Ainsi l’indique Michaël Dian, directeur du festival de Chaillol: « Défendre la création artistique et accompagner, fut-ce modestement, ceux qui engagent tout leur être dans une vie d’écriture, c’est participer à l’une des aventures les plus exaltantes de notre temps. Et d’ajouter nos voix à toutes celles, passées et contemporaines, qui célèbrent l’Homme en son plus lumineux versant. Comme pour mettre ses pas dans le souffle d’Hölderlin « poétiquement toujours, sur terre habite l’homme ». Le désir. La poésie. Le cœur palpitant de l’être. Comprenez qu’on y tienne. Parce qu’on s’y tient. Par ce que tout tient là-dessus et justifie les autres nécessités de l’existence. Que l’homme y renonce, qu’il abandonne ses aspirations à se découvrir lui même dans les œuvres qu’il crée, découvre, encourage... et c’est tout ce qui le distingue de la bête qui s’évanouit. La célébration plutôt que la prédation, l’art de la rencontre plutôt que la lutte de tous contre tous... » 33
L’ÉCOLOGIE MENTALE, RÉFÉRENCES DE COURS
8/ STUDIO JULIE MARTIN «ÉCOSYSTÈME URBAIN» (LICENCE 3, S5AA, 2017/2018): En plus d’un réel intérêt pour l’architecture comme « écosystème » dans la ville, ce studio proposait une vraie réflexion sur la notion d’imaginaire comme sens de l’architecture et comme base de la conception architecturale. Définir son imaginaire pour créer un espace dans un contexte particulier, se créer un univers pour que le projet soit cohérent, conserver la même inspiration tout au long du processus pour qu’à son tour l’architecture puisse être une projection de chaque personne, que chacun puisse y voir sa propre réalité, qu’elle soit source d’évasion ou d’inspiration, aussi bien dans son espace que dans son programme, c’est quelque chose qui me plaît, que je souhaite conserver et approfondir.
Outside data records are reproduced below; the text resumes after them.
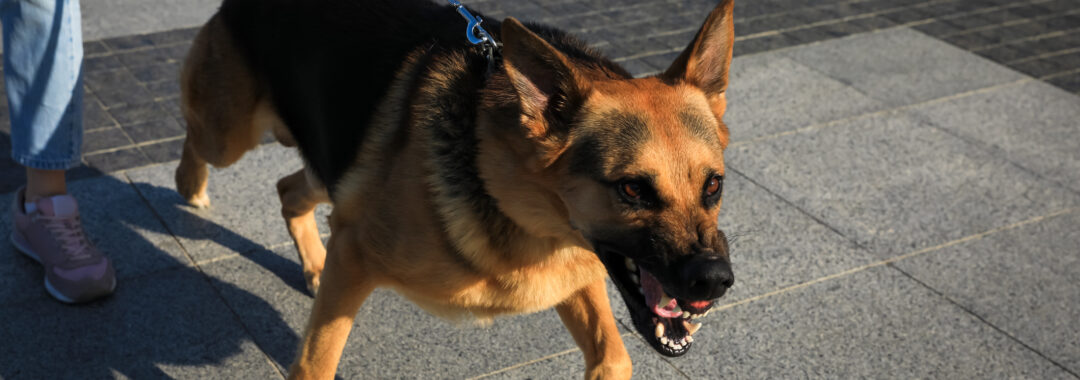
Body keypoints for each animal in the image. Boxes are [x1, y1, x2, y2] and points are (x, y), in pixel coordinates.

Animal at [177, 0, 738, 375]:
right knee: (197, 139)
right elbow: (316, 361)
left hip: (328, 167)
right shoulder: (355, 254)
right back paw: (189, 184)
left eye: (714, 185)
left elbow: (613, 357)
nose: (715, 282)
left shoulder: (578, 275)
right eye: (632, 190)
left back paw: (312, 263)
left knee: (289, 189)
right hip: (229, 135)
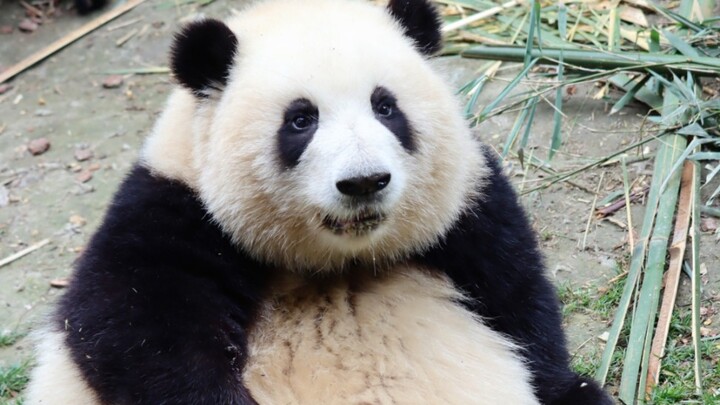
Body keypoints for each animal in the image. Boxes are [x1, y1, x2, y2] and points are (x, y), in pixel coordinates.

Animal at [25, 0, 613, 404]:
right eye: (300, 119)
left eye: (385, 107)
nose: (364, 182)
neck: (335, 261)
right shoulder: (175, 209)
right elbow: (129, 330)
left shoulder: (468, 208)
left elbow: (518, 299)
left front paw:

9/ COURS THÉORIQUES, GILLES MARTY, «DE LA THÉORIE À LA PRATIQUE PROFESSIONNELLE» (LICENCE 3, S6AT, 2017/2018): Ces cours ont retenu mon attention, notamment le premier qui proposait une réflexion sur la création du sens en architecture. Dans cette vision très poétique, une partie était dédiée à la question de l’imaginaire. Il y était expliqué que le rôle de l’architecte réside dans sa «capacité à voir l’invisible», dans sa façon de mettre en relation les dimensions visibles/tangibles avec les dimensions invisibles/intangibles. En effet, c’est par l’imaginaire que chacun appréhende le réel, et c’est en inscrivant un imaginaire fort dans ses réalisations que l’architecte peut créer du sens en fabriquant un univers et en suscitant à son tour l’imaginaire du visiteur.